Short exercise 1 -
In the records, take the lines from their start through the line containing "fis'4 a'8-.( r8 b'8) a'8 |" and write them out again with "Adagio" swapped for "Andante" and nothing else altered. Leave out the picture.

Text provided -
# Can sugar syrup go "bad"?



## Barry Digman (May 21, 2003)

It won't hurt to clean it out. It's just sugar and water, and if the temps and all are right you can have a Petri dish going.


----------



## devdog108 (May 7, 2009)

i changed mine when they stopped taking it and when they re-found it, they went gangbusters....


----------



## Ravenseye (Apr 2, 2006)

Syrup can go bad. Won't hurt to clean and refill. Even the inside of my feeder pails get moldy and need cleaning between refills.


----------



## alpha6 (May 12, 2008)

Adding EO's will keep your sugar syrup from going bad.


----------



## jack Jones (Mar 3, 2009)

Adding 1/4 to 1/2 cup of bleach to each gallon of syrup keeps it fresh in this hot alabama weather. The bleach has no adverse effect on the bees and it changes the smell and appears to reduce robbing of my nucs.


----------



## DiverDog (Apr 22, 2009)

So how long does it take to go bad? Can you see the mold in it or does it look the same? I only have a quart feeder and they take it pretty quick so I dont think it goes bad but I like to make a 1/2 gallon at a time and put the remainder in the fridge. I have been feeding the hummingbirds the syrup too and they seem to love it. Much more action than last year.


----------



## margee14 (Jun 26, 2009)

The syrup looks fine. We always add Honey B Healthy to our syrup mix. I think I will dump out the feeder, rinse it and re-fill. I am on Cape Cod and our weather has been cool and rainy the last two weeks. Today is finally sunny but only 72 degrees.


----------



## Ravenseye (Apr 2, 2006)

If they're using it that fast, making up a little more and keeping it in the fridge will be fine. You probably don't even need it in the fridge. I have about ten gallons just sitting in the barn.


----------

Short exercise 2 -
Translate this sentence from the forum thread on sugar syrup into Spanish: "If they're using it that fast, making up a little more and keeping it in the fridge will be fine."

Excerpted data -
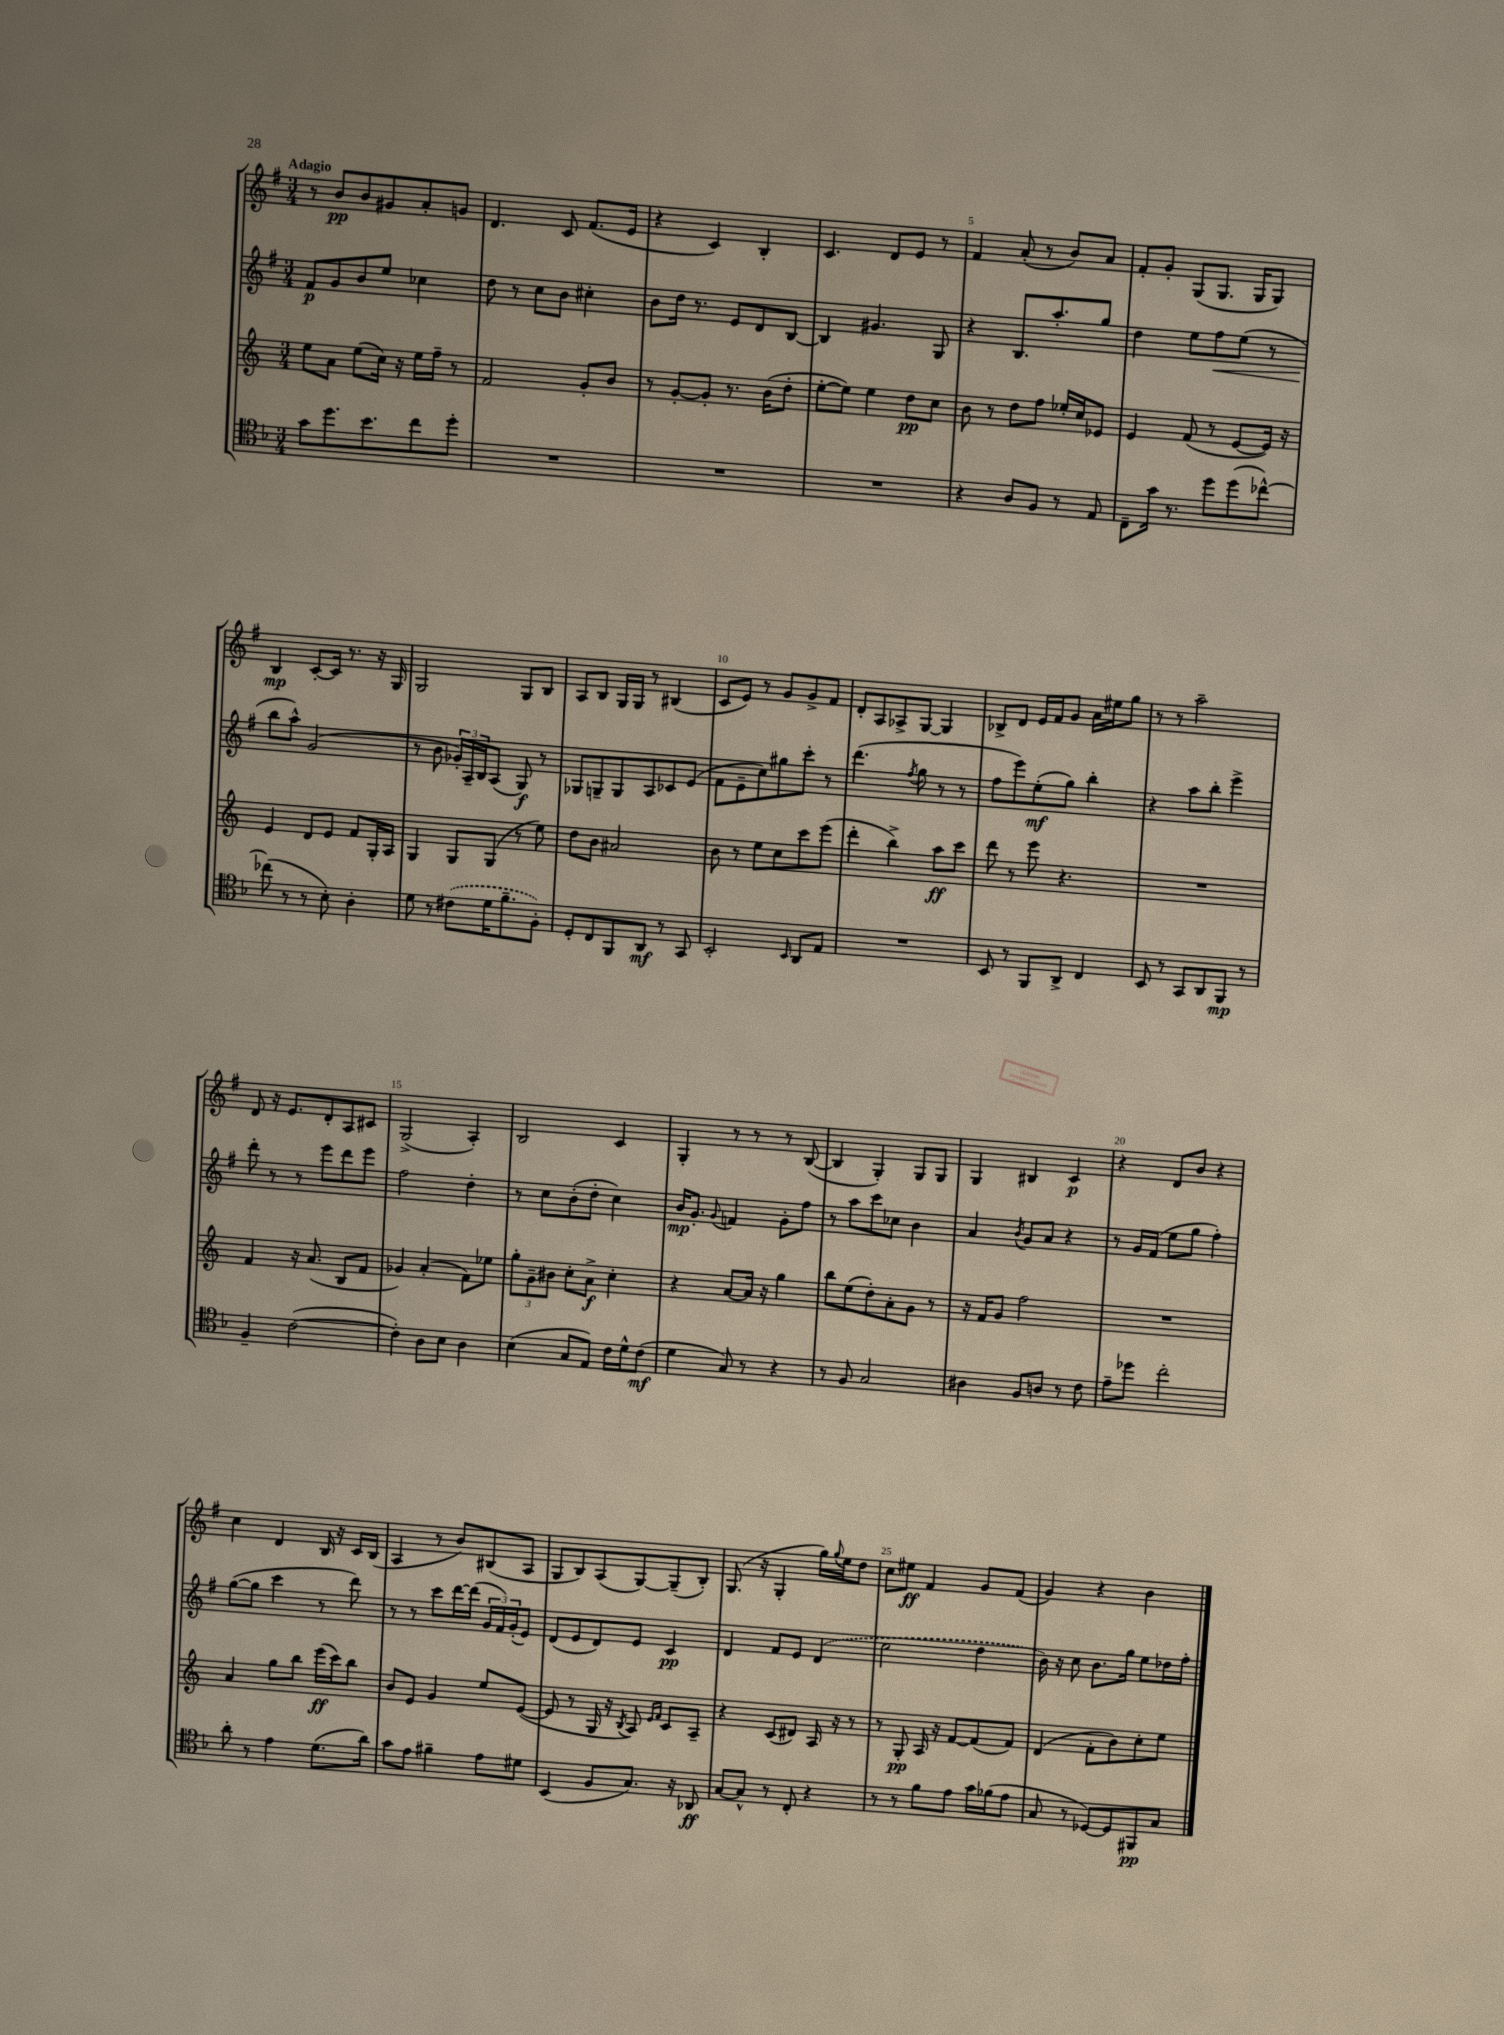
<<
\new StaffGroup <<
\new Staff = "s0" {
    \clef treble \key g \major \numericTimeSignature \time 3/4 \tempo "Adagio"
    r8 b'8\pp b'8 gis'8 a'8-. g'8 |
    d'4. c'8 fis'8.( e'16 |
    r4 c'4) b4-. |
    c'4. d'8 e'8 r8 |
    fis'4 a'8-.( r8 b'8) a'8 |
    fis'8-. g'8-. g8( g8. g16 g8) |
    b4\mp c'8~-. c'16 r8. r16 g16 |
    g2 g8 b8 |
    a8 b8 g16 g16 r8 bis4( |
    c'8 e'8) r8 g'8 g'8-> fis'8 |
    d'8-. a8 aes8-> g8~ g4 |
    bes8-> d'8 e'16 fis'16 g'8 a'16 eis''16 g''8 |
    r8 r8 a''2-- |
    d'8 r16 e'8. d'8-. a8 cis'8 |
    g2->( a4-.) |
    b2 c'4 |
    g4-. r8 r8 r8 b8~( |
    b4 g4-.) g8 g8 |
    g4 bis4 c'4\p |
    r4 d'8 b'8 r4 |
    c''4 d'4 b16 r16 c'16 b16( |
    a4 r8 b'8) bis8( a8 |
    g8 b8) a8( g8~) g8--( b8-.) |
    g8.( r16 g4-. g''16) \appoggiatura { g''8 } e''16 d''8 |
    c''8 eis''8\ff fis'4 g'8 fis'8( |
    g'4) r4 b'4 \bar "|." |
}
\new Staff = "s1" {
    \clef treble \key g \major \numericTimeSignature \time 3/4
    fis'8\p g'8 b'8 e''8 ces''4 |
    d''8 r8 c''8 b'8 cis''4-. |
    b'8 d''16 r8. e'8 d'8 b8~ |
    b4 gis'4. g8 |
    r4 b8. a''8.-. g''8 |
    d''4 e''8 fis''8\< e''8( r8 |
    b''8\! a''8-^) g'2( |
    r8 b'8 \tuplet 3/2 { ges'16-.) a16-- b16 } a8( g8\f) r8 |
    ges8 g8-- g8 a8 ces'8 e'8( |
    fis'8 e'8-- c''8) gis''8 c'''8-. r8 |
    d'''4.( \acciaccatura { fis''8 } g''8 r8 r8 |
    fis''8 e'''8) e''8-.\mf( g''8) b''4-. |
    r4 a''8 b''8-. e'''4-> |
    d'''8-. r8 r8 e'''8 d'''8 e'''8 |
    fis''2 d''4-. |
    r8 c''8 b'8-.( d''8-. c''4) |
    b'16\mp g'8.-. \appoggiatura { g'8 } f'4 g'8-. fis''8 |
    r8 a''8 c'''8 ces''8 b'4 |
    a'4 \acciaccatura { b'8 } g'8 a'8 r4 |
    r8 g'16 fis'16( e''8 g''8 fis''4-.) |
    g''8~( g''8 c'''4 r8 d'''8) |
    r8 r8 c'''8 d'''16~ d'''16( \tuplet 3/2 { g'16 fis'16) g'16-.( } e'8) |
    d'8( e'8 d'8) e'8 c'4\pp |
    d'4 fis'8 e'8 \once \slurDashed d'4( |
    c''2 d''4 |
    b'16) r16 c''8 b'8. g''16 e''8 des''16 fis''16-. \bar "|." |
}
\new Staff = "s2" {
    \clef treble \key c \major \numericTimeSignature \time 3/4
    e''8 a'8 e''8( c''16) r16 e''16 f''16-- r8 |
    f'2 g'8-. b'8 |
    r8 g'8~-. g'8-. r8. b'16( d''8-. |
    e''8~-. e''8) e''4 d''8\pp c''8 |
    b'8 r8 d''8 f''8 ees''16-. c''16 ees'8 |
    e'4 f'8( r8 e'8~ e'16) r16 |
    e'4 d'8 e'8 f'8 g16-. a16 |
    g4 g8 g8( r8 e''8) |
    d''8 b'8 ais'2 |
    b'8 r8 e''8 c''8 c'''8 e'''8( |
    d'''4-. b''4->) a''8\ff c'''8 |
    d'''8 r8 e'''8 r4. |
    R2. |
    f'4 r16 a'8.( b8 f'8 |
    ges'4) a'4-.( f'8) ees''8 |
    \tuplet 3/2 { g''8-. g'8-- bis'8 } c''8-. a'8->\f c''4-. |
    r4 a'8~ a'16 r16 g''4 |
    b''8 e''8( d''8-.) a'8-. g'8 r8 |
    r16 f'16 g'8 f''2 |
    R2. |
    a'4 g''8 b''8 e'''16\ff( c'''16) b''8 |
    b'8 e'8 g'4 e''8 e'8~( |
    e'8 r8 g16 r16 \acciaccatura { b8 } a8) \grace { e'16 f'16 } c'8 a8-- |
    r4 c'8( dis'8) a16 r16 r8 |
    r8 g8-.\pp a16 r16 f'8~ f'8( f'8) |
    d'4( f'8-. b'8) c''8-. e''8 \bar "|." |
}
\new Staff = "s3" {
    \clef tenor \key f \major \numericTimeSignature \time 3/4
    g'8 d''8. bes'8. c''8 d''8-. |
    R2. |
    R2. |
    R2. |
    r4 a8 f8 r8 e8 |
    c8-- g'16 r8. d''8 d''8( ces''8~-^) |
    ces''8( r8 r8 bes8-.) a4-. |
    d'8 r8 \once \slurDashed cis'8( d'16 f'8.-- f8-.) |
    d8-. c8 f,8 a,8\mf r8 g,8 |
    bes,2-. \grace { bes,16 } a,8 e8 |
    R2. |
    bes,8 r8 f,8 a,8-> c4 |
    bes,8 r8 g,8 a,8 f,8\mp r8 |
    f4-- c'2~( |
    c'4-.) a8 bes8 a4 |
    bes4( g8 e8) c'16 d'16-^ c'8\mf( |
    d'4 g8) r8 r4 |
    r8 f8 g2 |
    ais4 f8 a8 r8 c'8 |
    e'8-- des''8 c''2-. |
    a'8-. r8 e'4 d'8.( a'16) |
    g'8 e'8 fis'4-- e'8 dis'8 |
    bes,4( f8 g8.) r16 aes,8\ff |
    g8~ g8-^ r8 c8-. r4 |
    r8 r8 f'8 e'8 g'16 fes'16( e'8 |
    g8 r8 des8~) des8 fis,8\pp g8 \bar "|." |
}
>>
>>
\layout { \context { \Score \override BarNumber.break-visibility = ##(#f #t #t) barNumberVisibility = #(every-nth-bar-number-visible 5) } }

Task output 1 -
<<
\new StaffGroup <<
\new Staff = "s0" {
    \clef treble \key g \major \numericTimeSignature \time 3/4 \tempo "Andante"
    r8 b'8\pp b'8 gis'8 a'8-. g'8 |
    d'4. c'8 fis'8.( e'16 |
    r4 c'4) b4-. |
    c'4. d'8 e'8 r8 |
    fis'4 a'8-.( r8 b'8) a'8 |

Task output 2 -
Si lo están usando tan rápido, preparar un poco más y guardarlo en el refrigerador estará bien.